As a general rule, POC tests should not be applied as a diagnostic following radical prostatectomy, where ultrasensitive monitoring of PSA is recommended [15, 16]. In patients with POC PSA values in the range of 2.5 to 4.0 ng/ml [17] and beyond, POC measurement should be regarded as a pre-screening test and an immediate routine lab testing should follow. In addition, the confirmation of an elevated PSA after three weeks, as recommended by current PC treatment guidelines in cases of cancer suspicion, should not exclusively been performed by concile® Ω100 measurement [15]. Hence, POC measurement is subject to the same restrictions in men undergoing active surveillance for PC. However, the POC assay appears appropriate for the identification of patients with a low risk of prostate cancer in the PSA range of <2.5 ng/ml. The evaluation of other frequent prostatic diseases like benign hyperplasia, prostatitis, and follow-up studies for prostate cancer after radiotherapy or hormonal treatment may also be performed based on concile® PSA analysis. In PSA ranges >10 ng/ml, up to extreme PSA values, the diagnostic precision of POC measurement is impaired. Follow up studies in patients with extreme PSA values should therefore be performed with standard assays.

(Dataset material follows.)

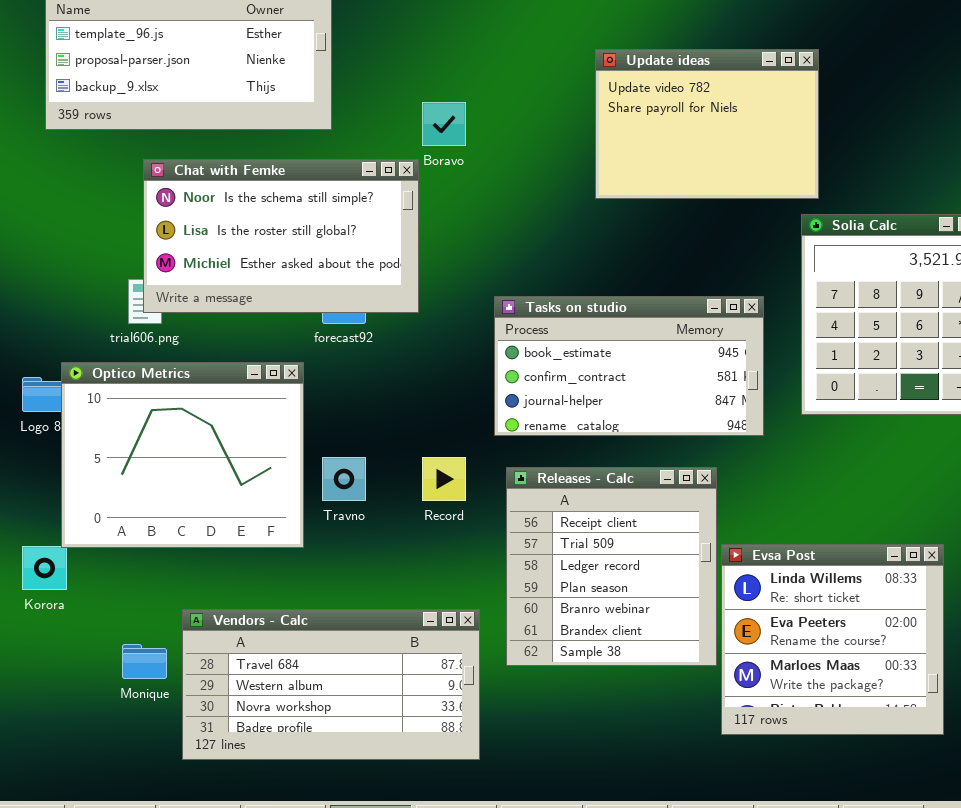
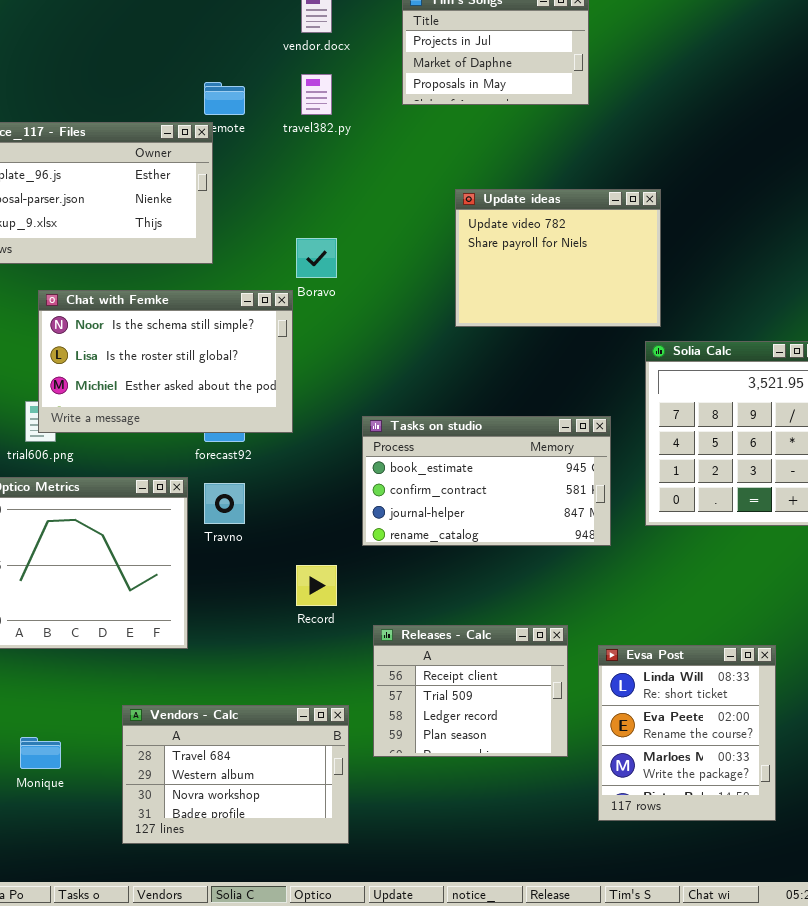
Travno: [322,457,366,501] -> [204,483,245,524], moved
Releases - Calc: [506,467,717,666] -> [373,625,568,757], resized
Evsa Post: [721,544,944,735] -> [598,645,776,821], resized
Vendors - Calc: [182,609,480,760] -> [122,705,349,844], resized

By using PSA POC measurements, the regularly observed delay between PSA sampling, receipt of test results, and the information and discussion with the patient may be overcome for a large subgroup of patients. In a prospective study of 188 patients, Wilkinson et al. observed that 89 % of patients receiving a rapid result would prefer to have this method again in order to facilitate the discussion regarding their future management. However, no significant differences between stress and anxiety of patients receiving PSA test results within 15 min after the test, and 1–4 days after PSA testing were detected [18].

Handling of the POC system was favorable. While other one-step POC test systems, usually based on lateral flow chromatographic immunoassays, could demonstrate practical feasibility and good correlation to routine PSA lab values [13, 19, 20], earlier studies with semi-quantitative strip tests for the evaluation of PSA in whole blood, failed to prove their clinical utility due to impaired test handling and interpretation [21].

POC measurement with the herein evaluated system allows rapid quantitative analysis of PSA and may help to circumvent limitations of ambulatory PSA testing for patients and physicians in need of an immediate test result.